Erste Reaktionen von Palästinensern im Gazastreifen fielen unterschiedlich aus. "Das bedeutet den Tod des politischen Prozesses und der Friedensgespräche", sagte ein Einwohner von Beit Hanun im Norden des Gazastreifens. "Ich weiß nicht, wie die Hamas es gewagt hat, dem größten Extremisten in der Bewegung zu wählen." Ein Palästinenser im südlichen Chan Junis sah Sinwars Aufstieg dagegen als "logisches Ergebnis" an, nachdem Israel alle Vorschläge für eine Verhandlungslösung abgelehnt habe.
Aus dem Gefängnis ins Politbüro
Sinwar saß mehr als zwei Jahrzehnte lang in israelischer Haft und lernte in der Zeit fließend Hebräisch. Er kam 2011 im Rahmen eines Austauschs gegen die Freilassung eines israelischen Soldaten frei und war bereits im April 2012 Mitglied des politischen Büros der Hamas im Gazastreifen, wo er 2017 bei internen Wahlen an die Spitze rückte. Seit diesem Zeitpunkt erstarkte auch der militante Hamas-Flügel beträchtlich.
Der Chefankläger des Internationalen Strafgerichtshofs in Den Haag beantragte im Mai Haftbefehl gegen Sinwar, Hanija und Sinwars Stellvertreter Mohammed Deif. Er warf den Hamas-Führern unter anderem "Ausrottung" sowie Mord, Geiselnahme, Vergewaltigungen und Folter als Verbrechen gegen die Menschlichkeit vor.

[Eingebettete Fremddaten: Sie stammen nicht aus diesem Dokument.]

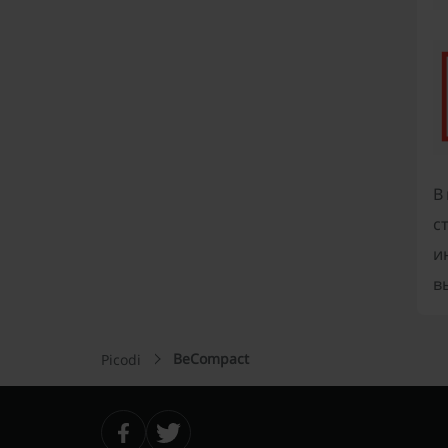
В
с
и
в
BeCompact
Picodi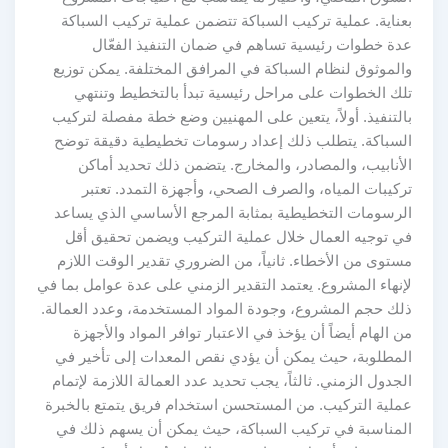
بعناية. عملية تركيب السباكة تتضمن عملية تركيب السباكة
عدة خطوات رئيسية تساهم في ضمان التنفيذ الفعّال
والموثوق لنظام السباكة في المرافق المختلفة. يمكن توزيع
تلك الخطوات على مراحل رئيسية تبدأ بالتخطيط وتنتهي
بالتنفيذ. أولاً، يتعين على المهنيين وضع خطة مفصلة لتركيب
السباكة. يتطلب ذلك إعداد رسومات تخطيطية دقيقة توضح
الأنابيب، والمصادر، والمخارج. يتضمن ذلك تحديد أماكن
تركيبات المياه، والصرف الصحي، وأجهزة التمدد. تعتبر
الرسومات التخطيطية بمثابة المرجع الأساسي الذي يساعد
في توجيه العمال خلال عملية التركيب ويضمن تحقيق أقل
مستوى من الأخطاء. ثانياً، من الضروري تقدير الوقت اللازم
لإنهاء المشروع. يعتمد التقدير الزمني على عدة عوامل بما في
ذلك حجم المشروع، وجودة المواد المستخدمة، وعدد العمالة.
من الهام أيضاً أن يؤخذ في الاعتبار توافر المواد والأجهزة
المطلوبة، حيث يمكن أن يؤدي نقص المعدات إلى تأخير في
الجدول الزمني. ثالثاً، يجب تحديد عدد العمالة اللازمة لإتمام
عملية التركيب. من المستحسن استخدام فريق يتمتع بالخبرة
المناسبة في تركيب السباكة، حيث يمكن أن يسهم ذلك في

Sinwar gehört zur Gründergeneration der Hamas. Er wurde 1962 im Flüchtlingslager von Chan Junis im Süden des Gazastreifens geboren. Seine Familie stammt aus der Gegend der Küstenstadt Aschkelon, heute auf israelischem Staatsgebiet.
Sinwars früherer Stellvertreter Deif, der Kommandeur der Al-Kassam-Brigaden und damit des militärischen Flügels der Hamas, war im Juli Ziel eines israelischen Raketenangriffs geworden. Israel hatte ihn in der vergangenen Woche für tot erklärt. Hanija wiederum war vergangene Woche bei einem Attentat in der iranischen Hauptstadt Teheran getötet worden.

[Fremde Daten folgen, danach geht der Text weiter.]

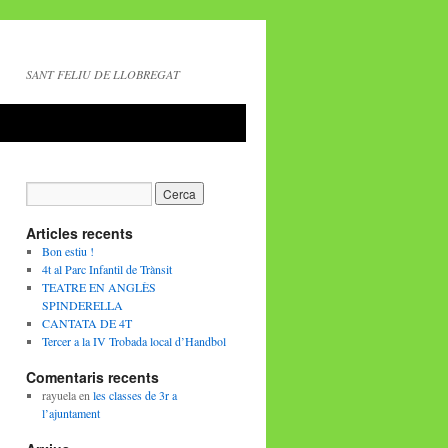
SANT FELIU DE LLOBREGAT
Articles recents
Bon estiu !
4t al Parc Infantil de Trànsit
TEATRE EN ANGLÈS
SPINDERELLA
CANTATA DE 4T
Tercer a la IV Trobada local d’Handbol
Comentaris recents
rayuela
en
les classes de 3r a
l’ajuntament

Der Schlächter von Chan Junis
Als sich die Hamas während des ersten Palästinenseraufstands, der Intifada, Ende der 1980er Jahre im Kampf gegen die israelische Besatzung formierte, war Sinwar auch am Aufbau des militärischen Hamas-Arms, der Kassam-Brigaden, beteiligt. In den Anfangsjahren der islamistischen Bewegung war Sinwar für den Kampf gegen mutmaßliche Kollaborateure mit Israel in den eigenen Reihen zuständig. Dabei ging er so brutal vor, dass er als "Schlächter von Chan Junis" bekannt wurde.
Befürchteter Gegenangriff
Aktuell ist das israelische Militär in höchster Alarmbereitschaft. Das Land erwartet einen Vergeltungsschlag des Irans und seiner Verbündeten in der Region, darunter auch die schiitische Hisbollah-Miliz im Libanon. Teheran hatte nach dem Anschlag auf Hanija eine "harte Bestrafung" Israels angekündigt.
Israel kann mit der Unterstützung der USA und anderer Verbündeter rechnen, wenn es darum geht, Raketen, Marschflugkörper und Drohnen des Irans sowie seiner Stellvertretergruppen mit modernen Abwehrsystemen abzufangen.
Bei dem Terrorangriff der Hamas und anderer extremistischer Gruppen im Süden Israels am 7. Oktober 2023 wurden rund 1200 Menschen getötet und 250 weitere in den Gazastreifen entführt. Seither führt Israel im Gazastreifen Krieg gegen die Hamas. Den Kämpfen sind aber auch unzählige palästinensische Zivilisten zum Opfer gefallen. Israel steht deshalb weltweit in der Kritik.